:: Extract to read ::
Incease Sales Tips #270
Ever Calculated What Your Lost Sales Are Costing You?

Have you ever computed the cost of your lost sales revenue in a week or year?

My 30 year research of – the ratio of clients sales efforts to sales income, regardless of industry, organization size, individual sales experience and market conditions shows that the average salesperson has a - 1 to 4 or 5 - closing ratio on new prospects (depending on the average volume of the sale, the strength and presence of the competition, the qualification of the prospect and the tenure of the salesperson). If you are doing better than that – congratulations – if not please read on.

Ten’s of thousands of ineffective sales calls are made every day by well meaning but poorly trained or motivated salespeople. One of the common reasons why salespeople do not close more sales is the inability to effectively disarm sales resistance in advance or overcome sales objections during the sales process. In other words, they are ultimately selling and trying to close to a poor prospect.

The extrapolated cost of lost revenue in a year of these lost sales is staggering to say the least. I have developed a simple formula that helps you determine how much actual revenue you are losing or how much your sales group is losing in a year. I recommend you compute this number only if you are a hardy soul and on some kind of high blood pressure medicine.
  1. Subtract the number of closed sales from the total number of presentations given to good prospects in a week by you or one of your average salespeople.
  2. Now multiply the remaining number (lost sales) by your average sales revenue per closed customer. Granted this number may vary, but it will give you a good indicator. If you don’t know the average income per customer – determine that first. This will give you the lost total revenue for yourself or an average sales rep in a week.
  3. If you are a sales manager or executive: now multiply that number times the total number of sales reps in your sales force. This will give you the total of lost revenue for the week by your combined sales group.
  4. Now multiply this number times 52 and bingo you’ve got the magic number of your lost revenue or the lost revenue of your sales team in a year.
Here is an example for a typical salesperson:
  • 15 appointments per week, 3 – 4 sales, 9 no sales.
  • Average income per sale - $1000.
  • Lost revenue by this rep in one week - $9,000.

:: Exercise data ::
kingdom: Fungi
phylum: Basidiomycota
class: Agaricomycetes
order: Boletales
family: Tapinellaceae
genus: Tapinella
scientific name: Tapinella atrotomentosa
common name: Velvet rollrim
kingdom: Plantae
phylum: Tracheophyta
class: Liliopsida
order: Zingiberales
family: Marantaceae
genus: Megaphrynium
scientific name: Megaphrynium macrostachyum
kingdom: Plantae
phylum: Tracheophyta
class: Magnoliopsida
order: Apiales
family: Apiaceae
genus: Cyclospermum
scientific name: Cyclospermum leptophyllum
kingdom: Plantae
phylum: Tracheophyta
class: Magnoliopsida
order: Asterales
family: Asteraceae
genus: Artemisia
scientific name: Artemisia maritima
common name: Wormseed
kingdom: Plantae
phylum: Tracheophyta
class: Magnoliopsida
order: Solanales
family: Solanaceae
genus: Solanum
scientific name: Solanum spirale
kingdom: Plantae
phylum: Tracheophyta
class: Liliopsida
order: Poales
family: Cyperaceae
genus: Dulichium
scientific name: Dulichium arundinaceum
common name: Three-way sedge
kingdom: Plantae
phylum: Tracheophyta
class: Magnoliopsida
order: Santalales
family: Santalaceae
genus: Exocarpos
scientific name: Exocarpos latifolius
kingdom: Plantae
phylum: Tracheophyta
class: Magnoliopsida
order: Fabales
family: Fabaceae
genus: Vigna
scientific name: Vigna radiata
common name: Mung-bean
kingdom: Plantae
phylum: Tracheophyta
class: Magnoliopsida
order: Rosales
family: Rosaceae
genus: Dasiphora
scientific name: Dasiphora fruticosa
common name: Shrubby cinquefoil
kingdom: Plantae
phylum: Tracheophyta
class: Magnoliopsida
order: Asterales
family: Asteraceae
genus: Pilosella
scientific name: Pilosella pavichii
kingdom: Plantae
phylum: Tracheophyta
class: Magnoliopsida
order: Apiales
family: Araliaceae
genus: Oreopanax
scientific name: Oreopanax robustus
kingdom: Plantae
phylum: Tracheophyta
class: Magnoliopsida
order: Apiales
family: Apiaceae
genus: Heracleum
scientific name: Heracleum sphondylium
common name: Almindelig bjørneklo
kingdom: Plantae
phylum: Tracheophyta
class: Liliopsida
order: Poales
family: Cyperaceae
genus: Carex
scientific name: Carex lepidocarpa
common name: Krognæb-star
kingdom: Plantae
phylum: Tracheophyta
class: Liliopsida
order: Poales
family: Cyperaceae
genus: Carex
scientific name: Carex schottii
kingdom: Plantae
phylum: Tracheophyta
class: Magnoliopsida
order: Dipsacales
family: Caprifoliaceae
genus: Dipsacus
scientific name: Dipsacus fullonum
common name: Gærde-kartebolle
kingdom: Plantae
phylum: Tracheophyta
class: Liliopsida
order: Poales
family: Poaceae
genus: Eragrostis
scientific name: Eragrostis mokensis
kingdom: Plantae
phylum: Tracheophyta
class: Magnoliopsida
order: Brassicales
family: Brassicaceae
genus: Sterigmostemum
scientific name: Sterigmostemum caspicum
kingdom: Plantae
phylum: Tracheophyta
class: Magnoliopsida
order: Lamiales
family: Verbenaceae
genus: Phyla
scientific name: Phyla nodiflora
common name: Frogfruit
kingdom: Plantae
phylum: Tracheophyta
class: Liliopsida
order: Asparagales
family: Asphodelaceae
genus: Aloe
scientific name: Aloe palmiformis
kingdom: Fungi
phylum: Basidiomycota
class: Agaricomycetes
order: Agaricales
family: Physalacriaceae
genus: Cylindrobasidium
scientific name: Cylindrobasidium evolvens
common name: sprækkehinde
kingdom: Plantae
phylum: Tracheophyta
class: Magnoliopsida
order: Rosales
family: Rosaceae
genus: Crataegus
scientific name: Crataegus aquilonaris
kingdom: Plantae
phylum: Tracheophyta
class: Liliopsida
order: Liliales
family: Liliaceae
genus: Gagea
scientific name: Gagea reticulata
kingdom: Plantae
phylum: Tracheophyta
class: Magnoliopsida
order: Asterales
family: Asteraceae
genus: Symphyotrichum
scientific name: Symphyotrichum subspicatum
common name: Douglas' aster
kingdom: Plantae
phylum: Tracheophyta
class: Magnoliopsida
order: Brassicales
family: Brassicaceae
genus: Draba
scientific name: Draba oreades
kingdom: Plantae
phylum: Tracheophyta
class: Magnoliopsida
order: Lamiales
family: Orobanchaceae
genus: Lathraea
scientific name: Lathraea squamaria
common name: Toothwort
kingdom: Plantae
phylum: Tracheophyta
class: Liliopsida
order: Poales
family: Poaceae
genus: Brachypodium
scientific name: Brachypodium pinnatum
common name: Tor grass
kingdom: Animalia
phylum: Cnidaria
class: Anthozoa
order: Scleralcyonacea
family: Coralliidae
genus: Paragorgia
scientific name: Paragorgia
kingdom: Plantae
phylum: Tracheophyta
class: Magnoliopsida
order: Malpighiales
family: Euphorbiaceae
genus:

:: Tasks and exercises ::
(1) Answer these questions about the sales tips article:
(a) What closing ratio on new prospects does the research say the average salesperson has?
(b) In the fourth step of the formula, what number is the weekly lost revenue multiplied by?
(c) What average income per sale does the example give?
(2) Repeat the part of the sales tips article that opens with the words containing "Ten’s of thousands" and closes with "a poor prospect.".

:: Exercise results ::
(1)
(a) 1 to 4 or 5
(b) 52
(c) $1000

(2)
Ten’s of thousands of ineffective sales calls are made every day by well meaning but poorly trained or motivated salespeople. One of the common reasons why salespeople do not close more sales is the inability to effectively disarm sales resistance in advance or overcome sales objections during the sales process. In other words, they are ultimately selling and trying to close to a poor prospect.